Ratings4
Average rating4.6
When I first picked up Oliver Franklin-Wallis' “Wasteland: The Secret World of Waste and the Urgent Search for a Cleaner Future,” I'll admit I was expecting a dense, depressing read about overflowing landfills and plastic-filled oceans. Important stuff, sure, but not necessarily a page-turner. Turns out, I couldn't have been more wrong.
Franklin-Wallis has a gift for bringing urgent global issues vividly to life through masterful storytelling and on-the-ground reporting. He quite literally takes readers through mountains of trash and rivers of sewage, introducing us to the remarkable people fighting on the front lines of the waste crisis in some of the most polluted places on Earth. From garbage “pickers” scraping to survive inside New Delhi's landfills to engineers battling blocked sewers in London, these individuals put a human face on the stark statistics.
And those statistics are stark. Through interviews with experts across the waste management spectrum, Franklin-Wallis meticulously pieces together the full picture of where our massive volumes of waste end up. Spoiler alert: it's often dumped right back on vulnerable communities or simply allowed to accumulate in toxic perpetuity. He reveals the uncomfortable truth that even well-intentioned environmental solutions can backfire, like reusable tote bags requiring more resources to produce than disposable plastic.

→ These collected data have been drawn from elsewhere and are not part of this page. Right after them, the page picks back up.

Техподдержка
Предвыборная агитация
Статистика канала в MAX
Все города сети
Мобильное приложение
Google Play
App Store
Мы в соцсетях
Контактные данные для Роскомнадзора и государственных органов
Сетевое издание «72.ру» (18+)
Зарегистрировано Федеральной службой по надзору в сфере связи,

While the scale of the problem is decidedly grim, the book balances this with inspiring stories of activists and legislators driving change. But Franklin-Wallis routinely checks his own optimism against the harsh reality that most “solutions” just create new issues down the line. He ultimately concludes the root of the trash dilemma lies with overproduction and overconsumption of goods. His proposed fix is as simple as it is unlikely to occur: we all just need to buy less stuff.

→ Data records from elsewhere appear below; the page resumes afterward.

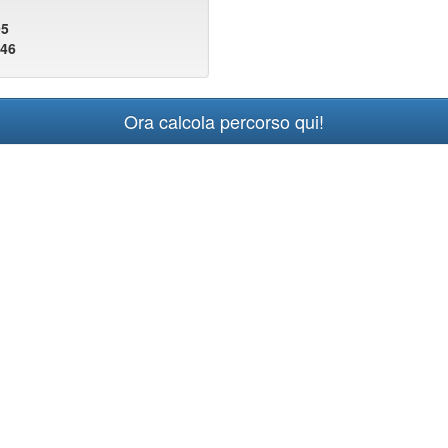
95
946
Ora calcola percorso qui!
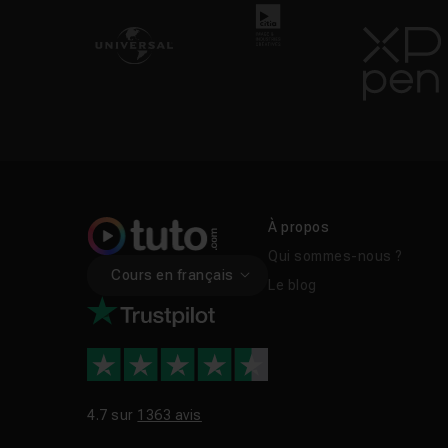
À propos
Qui sommes-nous ?
Cours en français
Le blog
4.7 sur
1363 avis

Franklin-Wallis knows this centralized message provides little satisfaction. But paired with the colorful narratives about those creatively tackling waste in their communities, “Wasteland” delivers an abundance of food for thought. The book succeeds in bringing an amorphous global crisis down to the personal level, revealing the uncomfortable role we each play in the waste cycle while empowering readers to become part of the solution.